From the line that contains "Better for Indian Students?" to the last line of the data, every line is to be transcribed exactly; no other line is to be included.

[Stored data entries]
-----

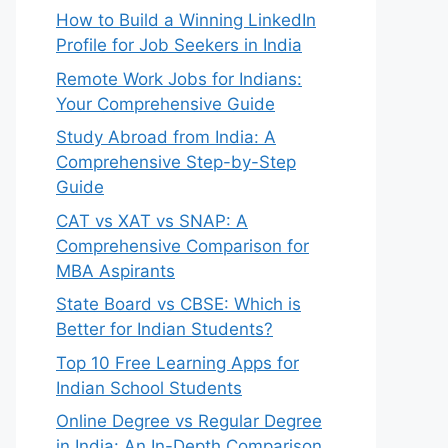
How to Build a Winning LinkedIn
Profile for Job Seekers in India


Remote Work Jobs for Indians:
Your Comprehensive Guide
Study Abroad from India: A
Comprehensive Step-by-Step
Guide
CAT vs XAT vs SNAP: A
Comprehensive Comparison for
MBA Aspirants


State Board vs CBSE: Which is
Better for Indian Students?
Top 10 Free Learning Apps for
Indian School Students
Online Degree vs Regular Degree
in India: An In-Depth Comparison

-----

• SOLUTION FOR THIS PROBLEM:
Better for Indian Students?
Top 10 Free Learning Apps for
Indian School Students
Online Degree vs Regular Degree
in India: An In-Depth Comparison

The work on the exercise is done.